WHAT YOU NEED TO DO =>
A. Reproduce the portion of the Museum of Cider passage that begins with the words "The original exhibition" and ends with "major industrial process.".
B. Write the next part of the Museum of Cider passage, picking up right after its final sentence.

The Museum of Cider, formerly the Cider Museum, is a museum in Hereford, England, about the history of cider. The museum was set up as a Trust in the 1970s by Bertram Bulmer, Norman Weston and the Director of Long Ashton Research Station, John Hudson. They realised that unless a collection was started, then much of the story of cider making would be lost. Initially, the aim was to represent the international history of cider-making, but the majority of the collections have been drawn from England and the West Country.

The museum is housed in a former cider-making factory at Pomona Place in Hereford, which dates back to 1888. This was the birthplace of Bulmer's Cider. Henry Percival Bulmer started making cider in 1887 and was joined by his brother Fred from Cambridge. A year later they purchased a plot of ground on the outskirts of Hereford to build a 'shack' to make and store cider. Extensive cellars were later excavated in 1889 and the building was extended to incorporate both the factory and offices, with a grand new frontage added in the 1920s.

The museum is operated by the Hereford Cider Museum Trust, a registered charity.

==Opening of the museum==
In the 1970s, the Trust undertook research into cider history, making a start on building up both the Archive of Cider Pomology and the photographs and artefacts in the collection. It undertook oral histories and did a survey of all cider mills in Herefordshire whilst searching for suitable premises. A 'pop-up' museum was created in a shop next to the Butter Market in Hereford to display the collections so far. It was finally agreed to rent the old Bulmer offices in 1978. The building was later acquired by the Hereford Cider Museum Trust. After extensive renovation work the Museum opened in 1981 portraying the history of cider making worldwide.

The front aspect which visitors see when they arrive from Pomona Place is actually the rear of the original building. To make a better entrance, the Beam Press Gallery was added in the 1980s and was built from bricks and timber from the old Godwins Cider Factory in Hereford. Presses from the factory are on display in the cellars.

The original exhibition design idea started with the orchard area, then followed through the process with the farmhouse mill display, finally covering the history and science of cider making from the 16th century onwards. The 19th century company Boardroom and the Champagne Cider Cellars show how cider making went from being a cottage industry to a major industrial process.

DATASET RECORDS =>
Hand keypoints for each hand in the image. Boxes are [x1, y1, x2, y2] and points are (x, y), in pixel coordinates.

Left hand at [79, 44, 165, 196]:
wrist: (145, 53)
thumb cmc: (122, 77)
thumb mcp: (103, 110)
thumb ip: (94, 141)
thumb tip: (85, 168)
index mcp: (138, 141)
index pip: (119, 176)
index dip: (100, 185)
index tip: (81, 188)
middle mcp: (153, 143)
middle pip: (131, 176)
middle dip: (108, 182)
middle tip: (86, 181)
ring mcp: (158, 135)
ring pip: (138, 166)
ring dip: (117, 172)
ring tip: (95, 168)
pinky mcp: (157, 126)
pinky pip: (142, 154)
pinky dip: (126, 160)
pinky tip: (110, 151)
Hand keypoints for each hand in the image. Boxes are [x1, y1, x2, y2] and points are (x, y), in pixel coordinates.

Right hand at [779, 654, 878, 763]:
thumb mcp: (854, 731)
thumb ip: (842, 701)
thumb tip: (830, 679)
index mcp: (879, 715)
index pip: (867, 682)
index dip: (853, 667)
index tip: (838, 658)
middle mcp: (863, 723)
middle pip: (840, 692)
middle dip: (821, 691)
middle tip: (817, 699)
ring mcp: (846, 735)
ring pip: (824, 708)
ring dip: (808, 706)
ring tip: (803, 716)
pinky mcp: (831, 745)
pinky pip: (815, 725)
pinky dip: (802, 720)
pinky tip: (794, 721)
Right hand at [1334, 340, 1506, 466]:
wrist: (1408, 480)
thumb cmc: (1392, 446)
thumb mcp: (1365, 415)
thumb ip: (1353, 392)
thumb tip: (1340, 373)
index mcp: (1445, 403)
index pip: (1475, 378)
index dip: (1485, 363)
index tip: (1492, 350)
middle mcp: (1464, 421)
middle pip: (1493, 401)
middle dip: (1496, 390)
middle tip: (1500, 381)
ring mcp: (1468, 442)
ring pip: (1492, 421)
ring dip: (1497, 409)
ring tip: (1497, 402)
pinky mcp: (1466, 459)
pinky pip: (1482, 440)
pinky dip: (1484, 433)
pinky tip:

RESULTS OF THE EXERCISE =>
A.
The original exhibition design idea started with the orchard area, then followed through the process with the farmhouse mill display, finally covering the history and science of cider making from the 16th century onwards. The 19th century company Boardroom and the Champagne Cider Cellars show how cider making went from being a cottage industry to a major industrial process.

B.
The museum was never the Bulmer Heritage Centre which was indeed formerly part of the factory site, but is an independent charity which raises money from admissions, events, the shop, tearoom, grants and meeting rooms. It welcomes the Bulmer's Pensioners once a month to a coffee morning in their old place of work.

However, a major part of the collection arrived in 2003 when Bulmer's was taken over by Scottish_and Newcastle and the rare collection of 18th century cider glasses came to the museum.

The museum was the first place in Britain in 200 years to obtain a licence from HMRC for distilling cider into brandy. Production ceased in 2012 but inspired Julian Temperley in Somerset to apply for a commercial licence, and the legacy lives on.

==Exhibits and events==
The museum collects all materials pertaining to cider, from modern marketing materials to 17th century books. The stores are occasionally open to visitors on Heritage Open Days, and researchers can book time in the archive.

A tour of the Museum reveals the history of cider making and exhibits include a 300-year-old French Beam Press, a rare collection of English lead crystal cider glasses dating from 1730 and a collection of watercolours depicting the different types of apples and pears grown.

Visitors can walk through the original cider cellars and see how champagne-cider was produced and view a cooper's workshop, vat house and bottling line before sampling cider and related products in the gift shop.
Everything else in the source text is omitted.